Recorded data

:::::

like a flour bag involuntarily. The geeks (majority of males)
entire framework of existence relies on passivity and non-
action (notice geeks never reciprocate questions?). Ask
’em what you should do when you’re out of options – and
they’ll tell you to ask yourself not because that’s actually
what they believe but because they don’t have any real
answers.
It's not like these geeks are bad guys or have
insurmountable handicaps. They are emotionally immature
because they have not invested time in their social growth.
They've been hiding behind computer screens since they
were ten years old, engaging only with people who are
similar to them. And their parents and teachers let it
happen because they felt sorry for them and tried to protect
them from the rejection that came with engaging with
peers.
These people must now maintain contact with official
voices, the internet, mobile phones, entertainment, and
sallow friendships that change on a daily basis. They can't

:::::

→ What the exercise asks
Output every entry exactly as it appears.

→ Result of this exercise
like a flour bag involuntarily. The geeks (majority of males)
entire framework of existence relies on passivity and non-
action (notice geeks never reciprocate questions?). Ask
’em what you should do when you’re out of options – and
they’ll tell you to ask yourself not because that’s actually
what they believe but because they don’t have any real
answers.
It's not like these geeks are bad guys or have
insurmountable handicaps. They are emotionally immature
because they have not invested time in their social growth.
They've been hiding behind computer screens since they
were ten years old, engaging only with people who are
similar to them. And their parents and teachers let it
happen because they felt sorry for them and tried to protect
them from the rejection that came with engaging with
peers.
These people must now maintain contact with official
voices, the internet, mobile phones, entertainment, and
sallow friendships that change on a daily basis. They can't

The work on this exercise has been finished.